Tuttavia, ciò ha spesso comportato conseguenze negative tra cui l’imitazione
sfrenata e sovente impunita della tecnologia e dei segni distintivi sui quali molte aziende
venete poggiano le chiavi del proprio sviluppo.
Nella descritta situazione, appare consigliabile diversificare progressivamente il
rischio in una pluralità di mercati a livello globale, rivolgendosi anche ad alcuni Paesi che,
pur non potendo qualificarsi come “in via di sviluppo”, offrono, nondimeno, condizioni
complessive di sicuro interesse.
Si pensi al mercato nordamericano o alla più estesa area “Nafta” (Canada, USA e
Messico) di cui poco si parla in tema di delocalizzazione e che pure rappresenta un
territorio commerciale di primaria importanza.
Negli Stati Uniti, ad esempio, l’assunzione e la dismissione di forza lavoro sono
assecondate dalla massima flessibilità oltre a comportare un costo complessivo
sensibilmente più ridotto a confronto con quello del nostro Paese e di molti Stati
dell’Europa comunitaria.
Inoltre, il mercato del lavoro si avvantaggia di un livello tecnologico decisamente
elevato, di un’offerta ricca e variegata e di un sistema normativo fra i più avanzati nella
tutela dei diritti di proprietà intellettuale che punisce severamente la pirateria commerciale
e la contraffazione.
L’economia USA sta registrando, fra i Paesi industrializzati, il più alto tasso di
crescita con il PIL al 4,1% nel quarto trimestre 2003 con un probabile incremento al 4,8%
nella prima metà del 2004 ed una media annua tra il 4,5% e il 4,7%.
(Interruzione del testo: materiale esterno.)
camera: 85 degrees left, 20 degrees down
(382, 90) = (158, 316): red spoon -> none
Al di là dei dati macroeconomici e della favorevole congiuntura valutaria,
delocalizzare in nord America e, segnatamente negli USA, significa anche poter contare su
di un interessante sistema locale di incentivi agli investimenti, con i vari Stati dell’Unione
in competizione tra loro nel concedere vantaggi fiscali e/o strumenti finanziari agevolati.
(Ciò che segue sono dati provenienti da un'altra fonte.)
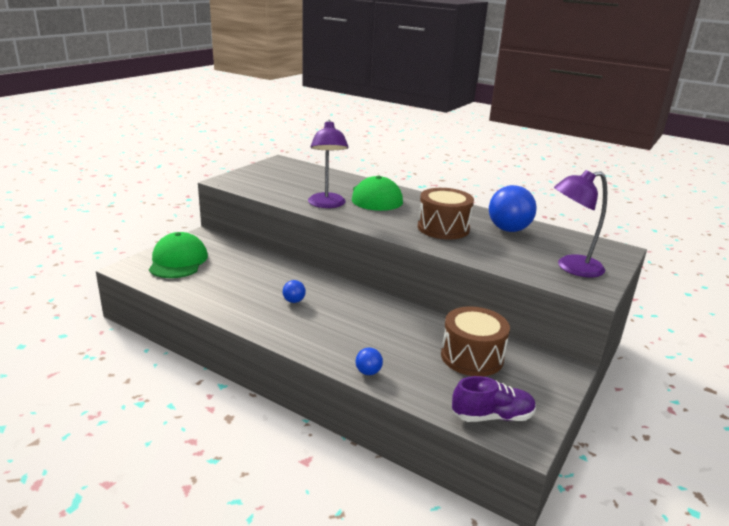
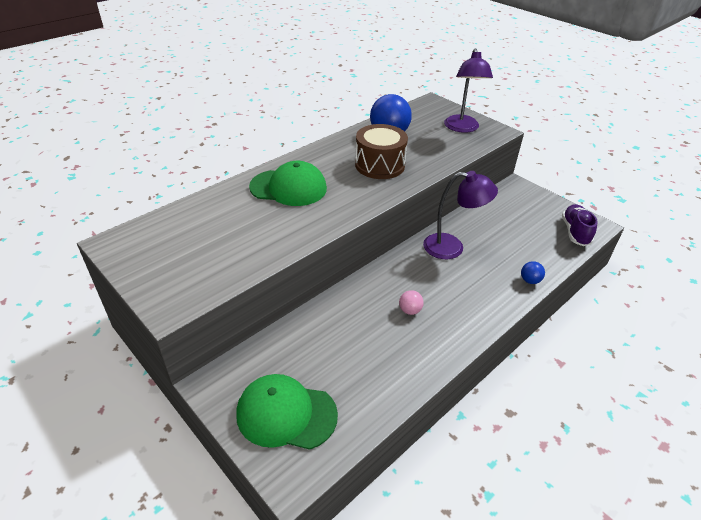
camera: 75 degrees left, 15 degrees up
(294, 301) = (410, 310): blue ball -> pink ball
(327, 204) = (298, 225): purple lamp -> purple lamp (452, 247)
(472, 357) = (505, 222): brown drum -> none

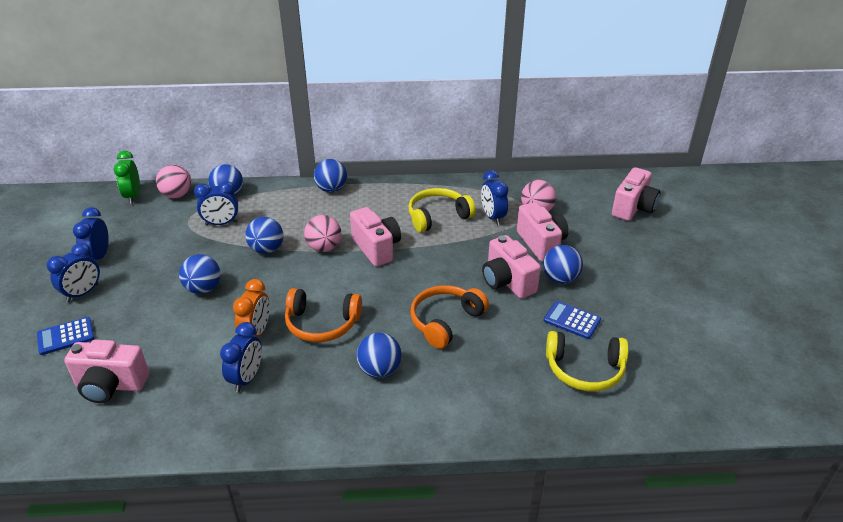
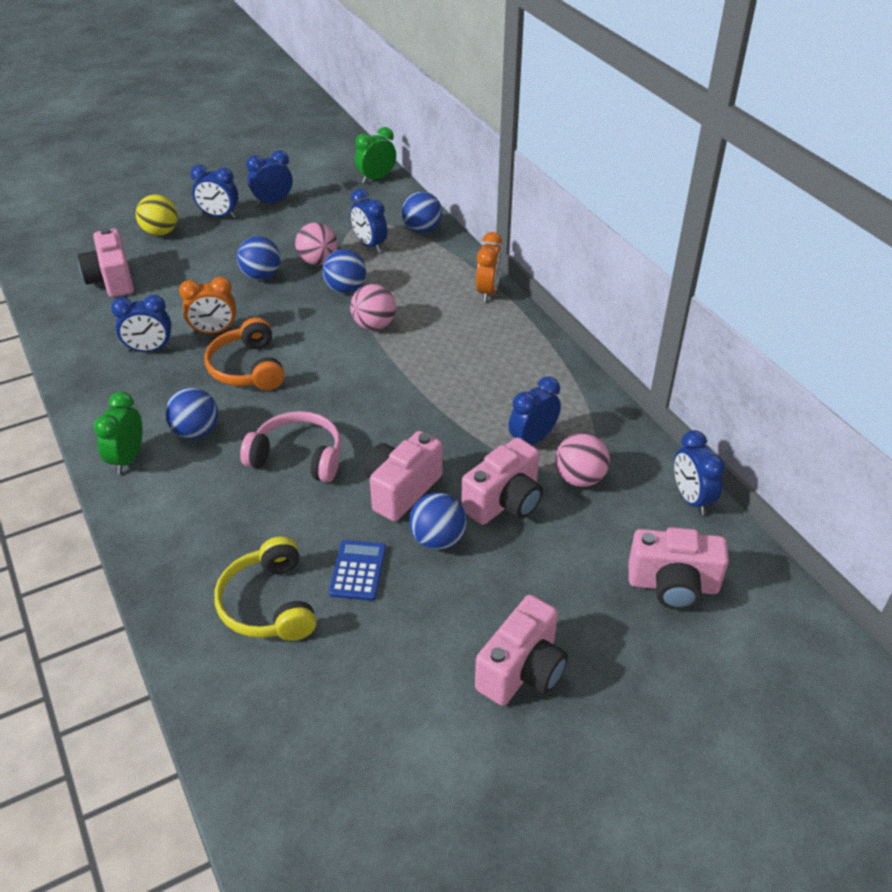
camera: 65 degrees right, 5 degrees up
(66, 336) = (160, 232): blue calculator -> yellow ball
(177, 195) = (397, 201): pink ball -> pink ball (318, 261)
(331, 189) = (488, 291): blue ball -> orange clock
(376, 248) = (398, 363): pink camera -> pink camera (522, 670)
(386, 419) = (127, 459): none -> green clock
(438, 216) = (497, 391): yellow headphones -> none
(445, 321) = (298, 457): orange headphones -> pink headphones
(573, 181) = (691, 499): none -> blue clock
Oltre a ciò si riscontra un sistema assai strutturato di agenzie di assistenza
all’impresa che consentono un’efficace diffusione del flusso informativo tra gli operatori.
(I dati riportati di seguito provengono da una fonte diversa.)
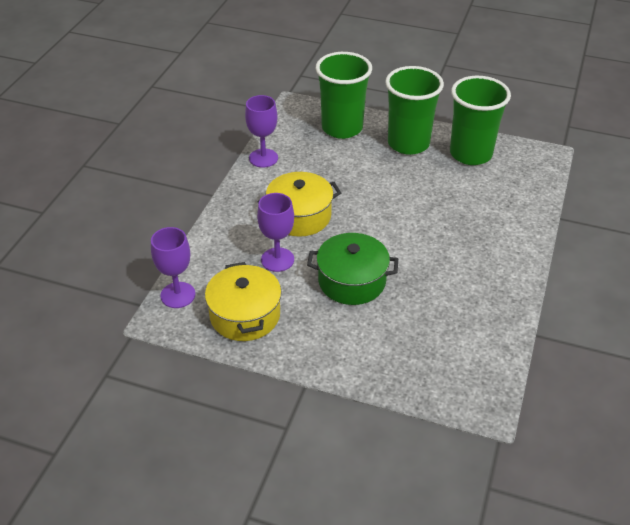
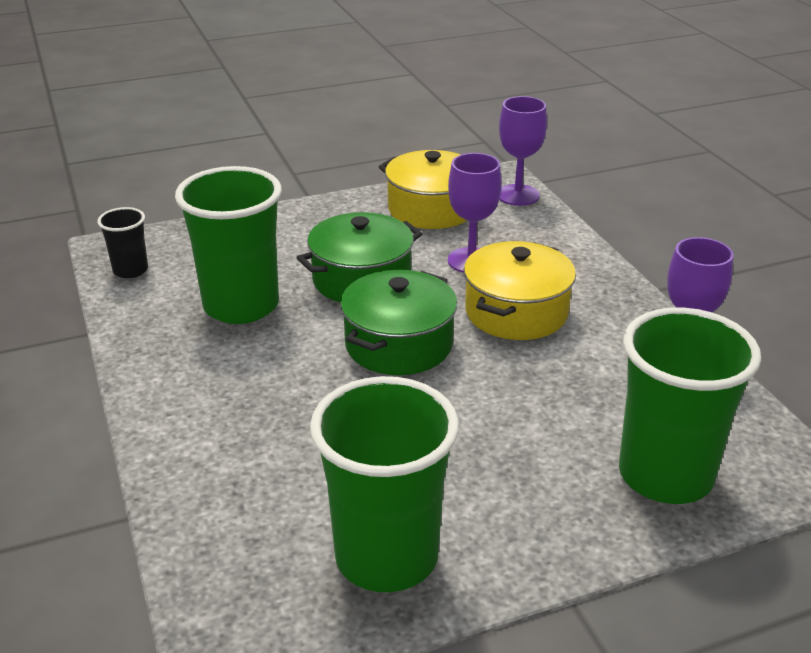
camera: 140 degrees right, 10 degrees down
(377, 230) = (399, 344): none -> green pot
(408, 143) = (520, 511): green cup -> green cup (241, 306)
(484, 372) = (130, 270): none -> black cup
Si segnala, in particolare, la small business administration (SBA) specializzata
nell’assistenza alle piccole e medie imprese il cui indirizzo web è il seguente:
www.sba.gov.
L’insieme di tali risorse non va dunque sottovalutato nell’ottica di una corretta
diversificazione nei mercati globali, che può rivelarsi una scelta di successo.